If titles tell us anything, 'I'm the One That I Want' is Margaret Cho learning to love herself, while 'Notorious C.H.O.' is her learning to love her sluthood.A hefty portion of Notorious is devoted to Cho giving herself the Slut Pride parade she wished for in her previous concert film. No matter what she says, though -- whether talking about why gay men have great bodies ("You gotta suck cock to get those abs") or the difficulties of cunnilingus ("Eating pussy is a mess; you need a Wet-Nap after") -- she has a way of taking the raunch out of it by cocking her head sweetly and grinning. Her sex material is more self-confident here, and now and then she gets herself up into a full roar ("If you don't like the way I look when you're fucking me," she says, "MAYBE YOU SHOULDN'T BE FUCKING ME!") that would do Courtney Love proud. Even her opening bit about Ground Zero (the concert was filmed in Seattle a couple of months after 9/11) segues into a riff on fellatio.
Cho is diabolically funny when she's dirty (she has a fall-down-hilarious one-liner about S&M people, she discusses her one experience with fisting, and she comes up with a priceless bit on an overdue porn video), but many folks (myself included) eagerly look forward to the moments -- she rations them sparingly, and wisely doesn't overwork them -- when she works completely clean; that is, when she brings her mom into the act.
Cho's impressions of her mom are legendary among fans, and for good reason: she becomes her mother, twisting her face into an expression of stern bemusement, braying out syllables in halting Korean English.

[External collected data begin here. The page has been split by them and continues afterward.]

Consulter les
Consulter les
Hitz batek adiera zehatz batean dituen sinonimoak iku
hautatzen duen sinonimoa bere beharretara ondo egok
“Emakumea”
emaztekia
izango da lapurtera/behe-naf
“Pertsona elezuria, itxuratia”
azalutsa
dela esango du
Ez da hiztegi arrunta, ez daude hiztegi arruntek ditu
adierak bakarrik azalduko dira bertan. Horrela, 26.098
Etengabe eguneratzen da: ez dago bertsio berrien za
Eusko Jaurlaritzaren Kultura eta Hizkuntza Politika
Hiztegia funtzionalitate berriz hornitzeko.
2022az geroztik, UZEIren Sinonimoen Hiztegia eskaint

It's done with profound affection, of course, which is one reason that the subject of this parody finds it funny and enjoys the "fame" of being imitated on stage. (Judging from what we see of Cho's parents, in interview segments at the beginning of Notorious and in the deleted scenes on the DVD, they're the coolest parents alive.)

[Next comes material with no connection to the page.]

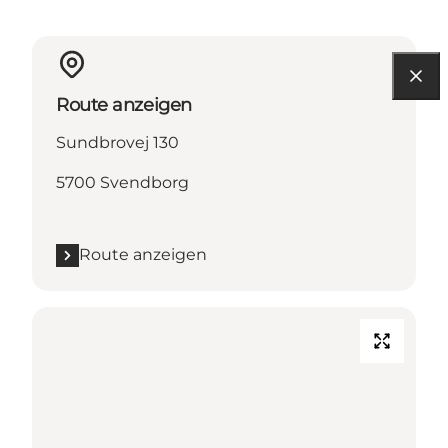
Route anzeigen
Sundbrovej 130
5700 Svendborg
Route anzeigen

Cho's late-inning riff in I'm the One on her mom looking at gay porn books will go down in comedy history in some way, and Notorious ends with an account of her mom riding a camel on vacation in Israel ("since she's such a Jew") that has the momentum and building details of vintage Richard Pryor. The Mom parts of Cho's act would appeal to anyone, even your grandma, yet retain every bit of Cho's wit. By the end of the two films, you almost feel you know the senior Cho better than you know the performer.Cho herself is still in the process of getting to know the performer; let's hope we get many more films and albums in which to learn along with her.